Session Details - OS07


Session Details
Section OS - Ocean Sciences
Session Title Polar Oceanography: Complex Interactions Between The Oceans, Atmosphere, And Cryosphere And Their Effects On Climate
Main Convener Dr. Robin Robertson (University of New South Wales, Australia)
Co-convener(s) Dr. Yu (Sophie) Zhang (Ocean University of China, China)
Dr. Xiao-Yi Yang (Xiamen University, China)
Session Description Polar regions play a unique role in climate and are impacted strongly by climate change. The deep waters of the global oceans originate in the polar regions and they form a critical part of the global overturning circulation. Warming is occurring fastest in the Arctic, along the Antarctic Pennisula, and in the Amundsen Sea.

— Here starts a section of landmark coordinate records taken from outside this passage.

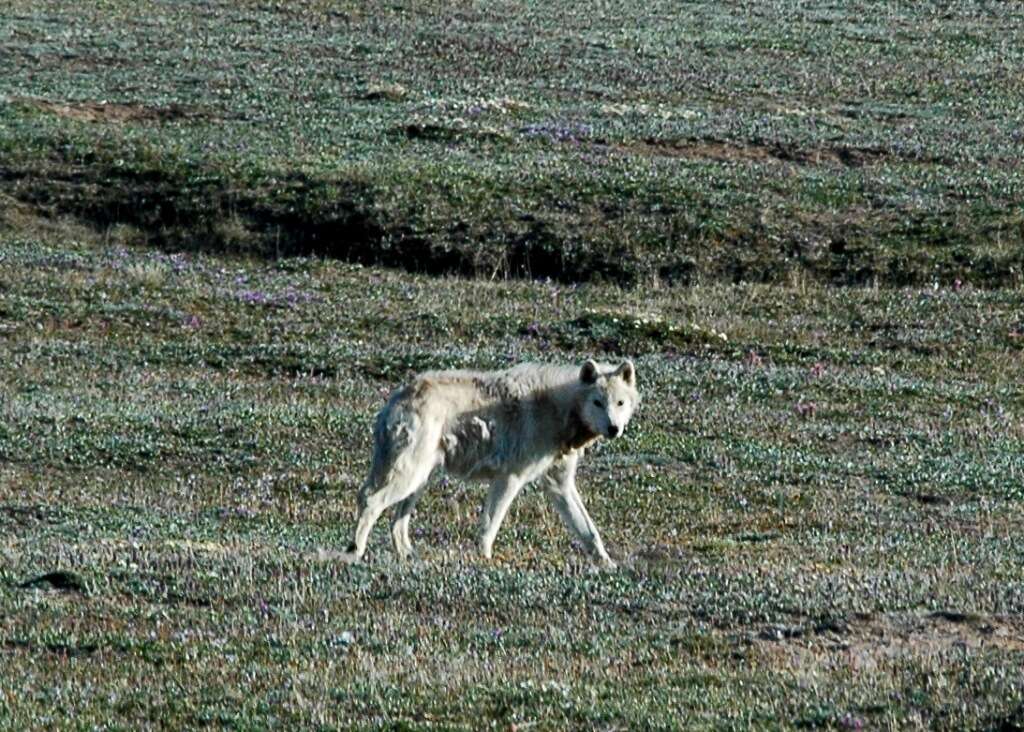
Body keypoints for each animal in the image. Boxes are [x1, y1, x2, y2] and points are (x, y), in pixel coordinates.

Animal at [339, 360, 634, 565]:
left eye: (620, 403)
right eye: (597, 402)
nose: (614, 428)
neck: (559, 410)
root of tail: (398, 396)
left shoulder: (559, 484)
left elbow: (589, 531)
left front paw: (607, 565)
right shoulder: (510, 478)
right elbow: (490, 525)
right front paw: (484, 560)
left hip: (419, 481)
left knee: (397, 521)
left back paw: (408, 555)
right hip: (408, 476)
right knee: (369, 499)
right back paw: (354, 552)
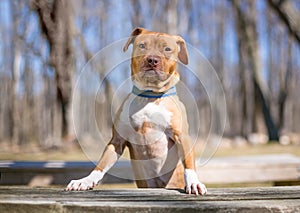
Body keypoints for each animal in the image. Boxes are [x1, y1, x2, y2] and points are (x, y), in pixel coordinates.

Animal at [66, 27, 206, 195]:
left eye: (167, 49)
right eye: (142, 45)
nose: (152, 60)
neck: (149, 96)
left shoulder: (182, 136)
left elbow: (189, 162)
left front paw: (194, 182)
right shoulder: (117, 141)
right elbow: (102, 164)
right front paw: (86, 180)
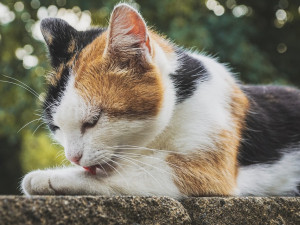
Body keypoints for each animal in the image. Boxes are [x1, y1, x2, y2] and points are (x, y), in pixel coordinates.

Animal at [21, 3, 300, 197]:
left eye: (93, 121)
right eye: (56, 127)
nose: (73, 158)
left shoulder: (208, 170)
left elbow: (137, 168)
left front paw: (49, 178)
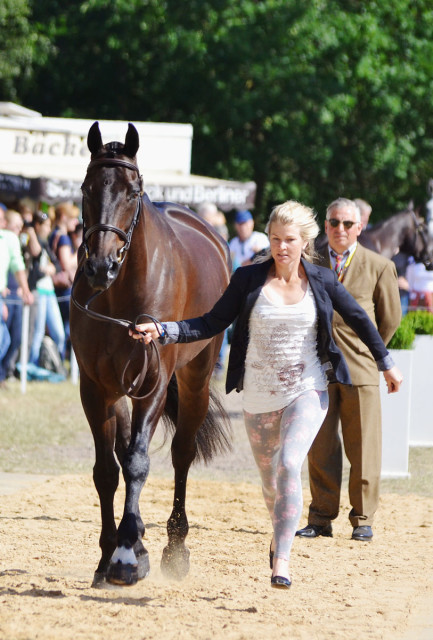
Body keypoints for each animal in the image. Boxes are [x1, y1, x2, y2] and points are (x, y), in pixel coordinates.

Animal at [70, 121, 231, 584]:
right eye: (86, 188)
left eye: (133, 191)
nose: (100, 266)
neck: (118, 295)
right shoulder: (96, 387)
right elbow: (108, 470)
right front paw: (110, 555)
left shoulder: (153, 384)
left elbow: (139, 462)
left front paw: (126, 555)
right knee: (124, 452)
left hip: (195, 379)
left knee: (182, 453)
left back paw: (174, 547)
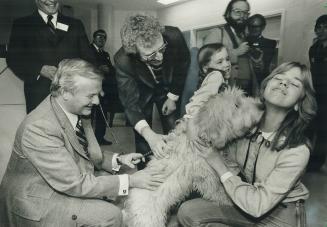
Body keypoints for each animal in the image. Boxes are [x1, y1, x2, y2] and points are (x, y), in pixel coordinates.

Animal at [124, 87, 266, 227]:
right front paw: (229, 201)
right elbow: (217, 190)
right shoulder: (206, 176)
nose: (262, 105)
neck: (202, 132)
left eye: (243, 96)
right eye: (236, 105)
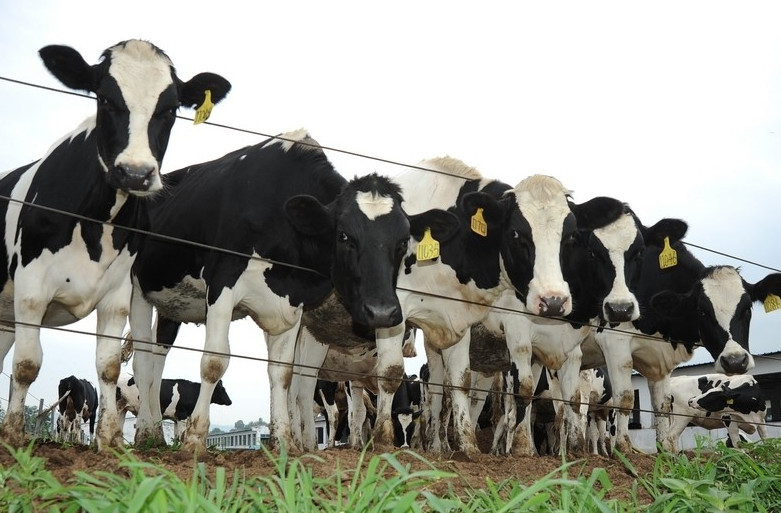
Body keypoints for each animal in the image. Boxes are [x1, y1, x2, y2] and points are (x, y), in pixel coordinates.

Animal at [0, 40, 232, 448]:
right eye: (105, 98)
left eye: (170, 108)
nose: (136, 174)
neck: (96, 222)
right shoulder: (31, 287)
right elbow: (27, 364)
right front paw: (12, 435)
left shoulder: (118, 292)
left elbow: (108, 365)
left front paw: (108, 440)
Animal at [127, 127, 458, 448]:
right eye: (344, 236)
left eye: (402, 241)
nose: (382, 312)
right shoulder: (222, 282)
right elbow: (214, 361)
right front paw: (194, 440)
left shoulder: (291, 302)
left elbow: (283, 372)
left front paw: (285, 441)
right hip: (137, 288)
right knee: (143, 357)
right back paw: (146, 433)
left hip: (171, 305)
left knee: (158, 354)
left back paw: (155, 432)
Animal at [584, 228, 780, 452]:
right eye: (702, 310)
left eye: (747, 308)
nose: (735, 361)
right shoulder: (615, 340)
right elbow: (625, 398)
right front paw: (623, 451)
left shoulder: (658, 361)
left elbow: (661, 407)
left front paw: (665, 453)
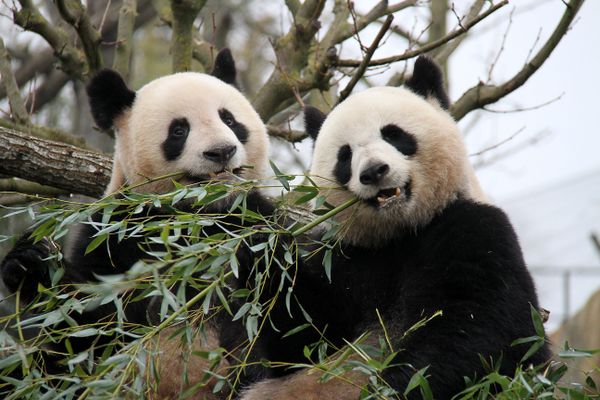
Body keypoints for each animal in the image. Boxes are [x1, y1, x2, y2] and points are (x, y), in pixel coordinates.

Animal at [0, 48, 274, 398]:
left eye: (229, 120)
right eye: (179, 131)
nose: (221, 151)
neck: (195, 215)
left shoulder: (259, 222)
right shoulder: (116, 234)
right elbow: (88, 326)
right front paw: (30, 263)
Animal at [237, 55, 552, 396]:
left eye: (393, 134)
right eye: (345, 155)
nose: (374, 171)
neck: (401, 232)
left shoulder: (475, 230)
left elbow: (490, 329)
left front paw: (391, 386)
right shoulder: (346, 259)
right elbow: (298, 333)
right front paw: (241, 217)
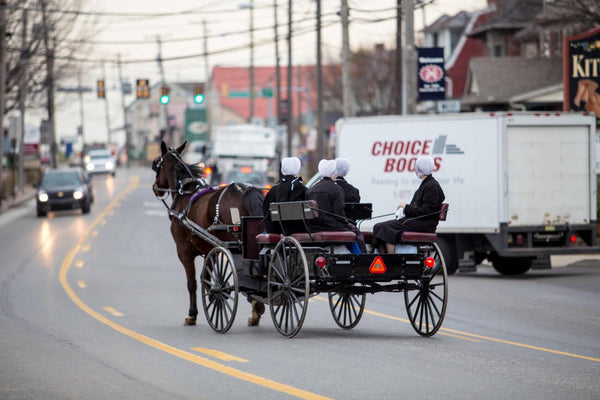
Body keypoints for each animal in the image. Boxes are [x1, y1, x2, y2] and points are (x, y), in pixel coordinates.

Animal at [151, 142, 264, 326]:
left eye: (157, 164)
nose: (155, 188)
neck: (185, 193)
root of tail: (242, 190)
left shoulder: (184, 250)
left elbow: (193, 282)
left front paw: (193, 314)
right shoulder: (210, 249)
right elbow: (207, 277)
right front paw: (213, 296)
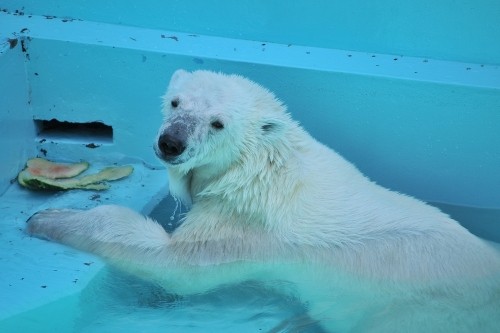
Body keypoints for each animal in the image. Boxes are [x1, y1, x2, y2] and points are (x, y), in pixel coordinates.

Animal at [27, 68, 500, 330]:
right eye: (176, 102)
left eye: (217, 123)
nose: (171, 142)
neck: (260, 165)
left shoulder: (242, 226)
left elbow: (175, 263)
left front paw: (50, 218)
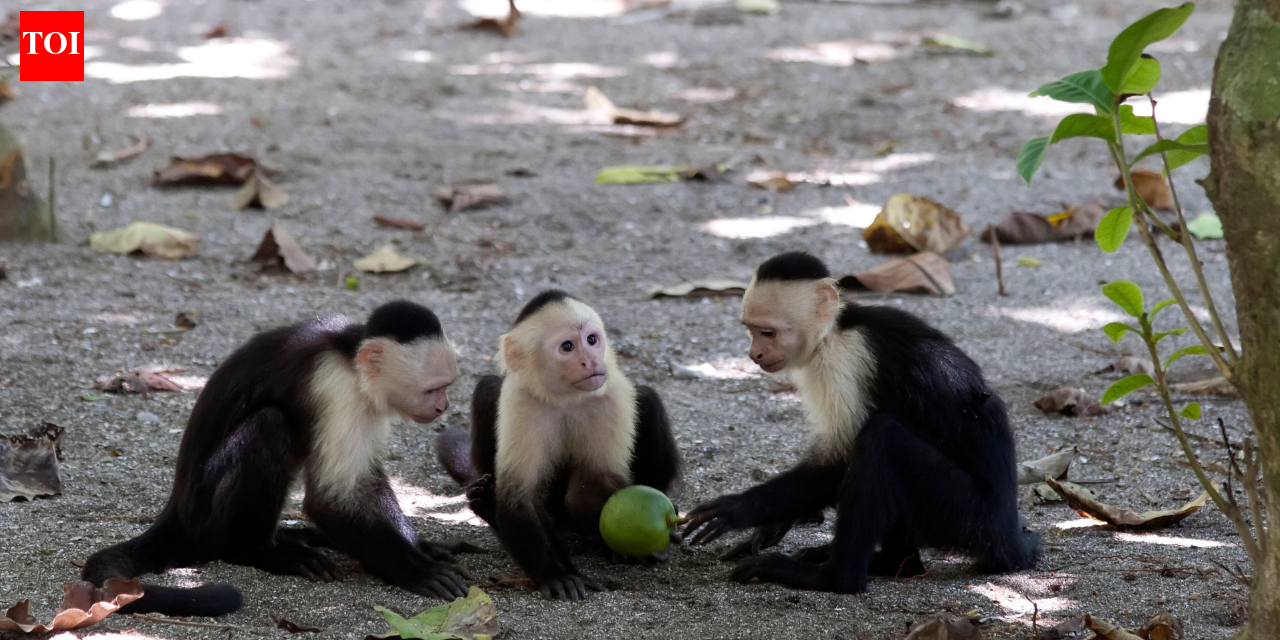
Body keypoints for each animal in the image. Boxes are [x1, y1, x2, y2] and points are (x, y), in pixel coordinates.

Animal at [81, 300, 474, 617]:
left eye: (446, 387)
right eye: (433, 389)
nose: (443, 406)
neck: (348, 357)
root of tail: (176, 510)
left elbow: (364, 482)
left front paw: (422, 547)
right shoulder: (336, 388)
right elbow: (330, 499)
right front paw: (418, 570)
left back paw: (295, 537)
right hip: (204, 517)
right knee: (269, 426)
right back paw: (261, 553)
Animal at [437, 290, 680, 601]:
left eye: (591, 340)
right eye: (567, 347)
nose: (590, 361)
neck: (565, 397)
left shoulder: (611, 398)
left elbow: (590, 490)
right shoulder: (521, 399)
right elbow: (521, 497)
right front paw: (559, 574)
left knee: (648, 400)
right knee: (487, 388)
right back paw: (487, 506)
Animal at [683, 252, 1038, 594]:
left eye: (767, 332)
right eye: (751, 329)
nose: (753, 354)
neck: (835, 329)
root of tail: (1008, 538)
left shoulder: (842, 360)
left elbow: (838, 462)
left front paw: (740, 509)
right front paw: (772, 524)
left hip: (967, 515)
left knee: (884, 436)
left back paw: (834, 577)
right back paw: (891, 563)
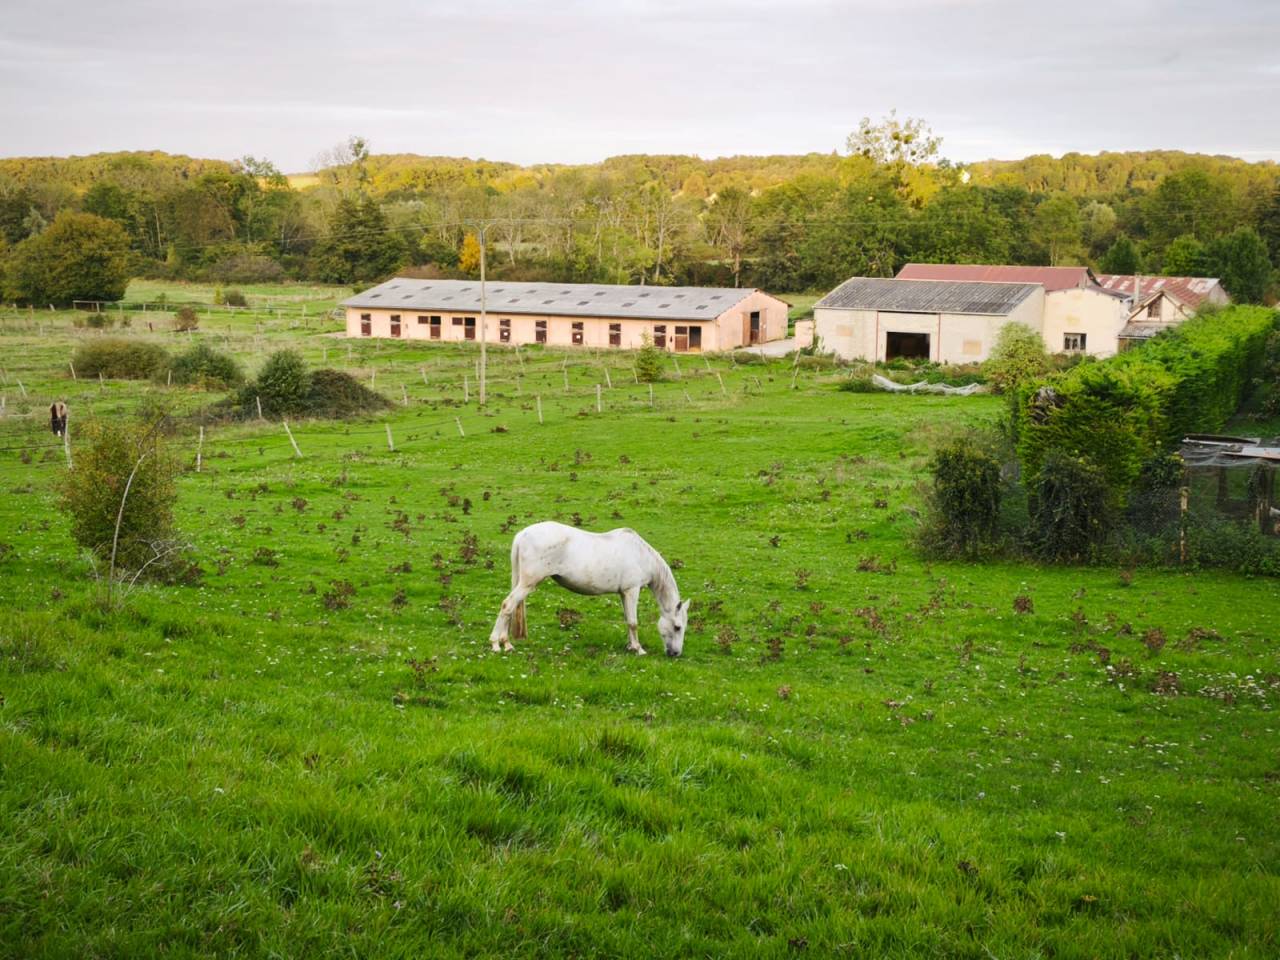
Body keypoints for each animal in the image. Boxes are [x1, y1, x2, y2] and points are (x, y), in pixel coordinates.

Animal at [489, 521, 689, 657]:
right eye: (678, 627)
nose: (675, 653)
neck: (641, 555)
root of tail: (523, 534)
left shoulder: (623, 593)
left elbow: (627, 620)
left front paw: (630, 646)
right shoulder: (632, 590)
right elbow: (633, 622)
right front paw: (639, 649)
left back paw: (506, 644)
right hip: (528, 583)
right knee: (507, 606)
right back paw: (496, 644)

The polar regions are a complex environment, where the oceans, atmosphere, and cryosphere interact in multiple ways. As an example, katabatic winds coming off the continent, cool the surface ocean, inducing freezing and brine rejection, at the same time blowing the new ice away, keeping sea ice out of the coastal polynya ,and forming dense, cold, salty water, which is a precursor to Antarctic Bottom Water. Ozone depletion combined with increased greenhouse gases in the atmosphere may have caused changes of westerlies, resulting in differential warming in the Antarctic. Biological production is high in the coastal polynya, which attracts fish, seals, and whales. There are many other examples of complex interactions in the polar regions, including density driven melting and flow under ice shelves, large convective cells of open ocean polynyas, mixing of water masses generating Antarctic Bottom Water, high biological productivity at the sea ice edge, freshwater transport by sea ice, etc.

This session invites abstracts on observational and/or modelling research either within the ocean or between the ocean, atmosphere, sea ice, ice shelves and/or biota in the polar regions. We welcome research that adds insights into the complex interactions between the ocean, atmosphere, and cryosphere in the polar regions.